We ondersteunden online transacties via een bedrijf genaamd Cybercash, want als we die functie niet hadden, zouden we het onderspit delven in productvergelijkingen. Maar Cybercash was zo slecht en de bestelvolumes van de meeste winkels waren zo laag dat het beter was als handelaren bestellingen verwerkten zoals telefoonbestellingen. We hadden een pagina op onze site die probeerde handelaren ervan te overtuigen om geen real-time autorisaties te doen.

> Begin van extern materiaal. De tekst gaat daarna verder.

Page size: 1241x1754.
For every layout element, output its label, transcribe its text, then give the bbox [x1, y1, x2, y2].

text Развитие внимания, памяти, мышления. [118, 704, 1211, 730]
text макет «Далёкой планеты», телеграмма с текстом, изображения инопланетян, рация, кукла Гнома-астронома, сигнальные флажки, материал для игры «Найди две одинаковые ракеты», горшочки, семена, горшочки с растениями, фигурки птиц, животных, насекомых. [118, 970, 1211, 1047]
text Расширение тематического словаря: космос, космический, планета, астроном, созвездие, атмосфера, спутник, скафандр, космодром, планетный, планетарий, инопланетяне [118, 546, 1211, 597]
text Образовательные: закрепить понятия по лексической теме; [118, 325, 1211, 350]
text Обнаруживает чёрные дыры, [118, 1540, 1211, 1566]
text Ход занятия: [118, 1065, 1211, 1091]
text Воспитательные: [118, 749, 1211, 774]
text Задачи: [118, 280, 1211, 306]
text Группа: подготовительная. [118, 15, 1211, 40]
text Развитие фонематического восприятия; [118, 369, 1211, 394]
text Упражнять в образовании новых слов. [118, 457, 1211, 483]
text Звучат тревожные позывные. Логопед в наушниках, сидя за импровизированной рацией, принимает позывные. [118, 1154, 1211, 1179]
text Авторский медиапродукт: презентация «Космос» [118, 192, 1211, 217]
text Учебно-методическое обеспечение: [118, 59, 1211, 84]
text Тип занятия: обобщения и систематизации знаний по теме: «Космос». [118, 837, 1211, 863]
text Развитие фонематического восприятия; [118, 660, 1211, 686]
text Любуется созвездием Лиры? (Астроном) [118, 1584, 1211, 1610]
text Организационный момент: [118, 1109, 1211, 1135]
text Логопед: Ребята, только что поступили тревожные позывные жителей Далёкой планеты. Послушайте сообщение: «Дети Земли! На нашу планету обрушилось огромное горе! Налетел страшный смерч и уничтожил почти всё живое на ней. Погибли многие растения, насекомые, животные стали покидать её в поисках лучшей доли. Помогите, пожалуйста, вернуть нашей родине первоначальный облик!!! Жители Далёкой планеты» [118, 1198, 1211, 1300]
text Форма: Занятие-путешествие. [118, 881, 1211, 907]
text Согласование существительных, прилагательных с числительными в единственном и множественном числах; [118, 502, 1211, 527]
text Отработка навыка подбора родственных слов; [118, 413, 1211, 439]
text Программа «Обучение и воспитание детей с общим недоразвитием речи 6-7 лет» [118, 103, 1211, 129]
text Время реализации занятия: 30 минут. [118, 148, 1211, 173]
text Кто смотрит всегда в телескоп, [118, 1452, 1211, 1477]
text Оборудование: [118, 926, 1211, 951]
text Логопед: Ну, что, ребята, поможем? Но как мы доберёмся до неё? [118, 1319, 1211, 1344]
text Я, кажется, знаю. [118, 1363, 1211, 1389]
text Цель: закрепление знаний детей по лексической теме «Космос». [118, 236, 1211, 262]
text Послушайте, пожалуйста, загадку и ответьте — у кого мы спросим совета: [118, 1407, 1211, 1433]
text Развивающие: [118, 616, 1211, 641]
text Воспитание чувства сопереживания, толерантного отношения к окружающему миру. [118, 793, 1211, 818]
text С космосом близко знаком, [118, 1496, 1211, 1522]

De hele site was georganiseerd als een trechter, die mensen naar de test drive leidde. Het was nieuw om software online te kunnen proberen. We plaatsten cgi-bin in onze dynamische URL's om concurrenten te misleiden over hoe onze software werkte.
We hadden een paar bekende gebruikers. Uiteraard kreeg Frederick's of Hollywood het meeste verkeer. We vroegen een vast tarief van $300/maand voor grote winkels, dus het was een beetje beangstigend om gebruikers te hebben die veel verkeer kregen. Ik heb ooit berekend hoeveel Frederick's ons kostte aan bandbreedte, en dat was ongeveer $300/maand.
Omdat we alle winkels hostten, die samen in juni 1998 iets meer dan 10 miljoen paginaweergaven per maand kregen, verbruikten we wat destijds veel bandbreedte leek. We hadden 2 T1's (3 Mb/sec) die naar onze kantoren kwamen. In die tijd was er geen AWS. Zelfs het coloceren van servers leek te riskant, gezien hoe vaak er dingen misgingen. Dus we hadden onze servers in onze kantoren. Of preciezer gezegd, in de kantoor van Trevor. In ruil voor het unieke voorrecht om zijn kantoor met geen andere mensen te delen, moest hij het delen met 6 gillende torenservers. Zijn kantoor werd de 'Hot Tub' genoemd vanwege de warmte die ze genereerden. Meestal kon zijn stapel raamairconditioners het bijhouden.
Voor het beschrijven van pagina's hadden we een sjabloontaal genaamd RTML, die zogenaamd ergens voor stond, maar die ik feitelijk naar Rtm heb vernoemd. RTML was Common Lisp aangevuld met enkele macro's en bibliotheken, en verborgen onder een structuureditor die het deed lijken alsof het syntax had.
Omdat we continue releases deden, had onze software eigenlijk geen versies. Maar in die tijd verwachtte de vakpers versies, dus verzonnen we ze. Als we veel aandacht wilden krijgen, maakten we het versienummer een geheel getal. Dat 'versie 4.0'-icoon werd overigens gegenereerd door onze eigen knopgenerator. De hele Viaweb-site was gemaakt met onze software, ook al was het geen online winkel, omdat we wilden ervaren wat onze gebruikers deden.
Aan het einde van 1997 brachten we een algemene zoekmachine voor winkelen uit, genaamd Shopfind. Het was behoorlijk geavanceerd voor die tijd. Het had een programmeerbare crawler die de meeste verschillende online winkels kon doorzoeken en de producten kon selecteren.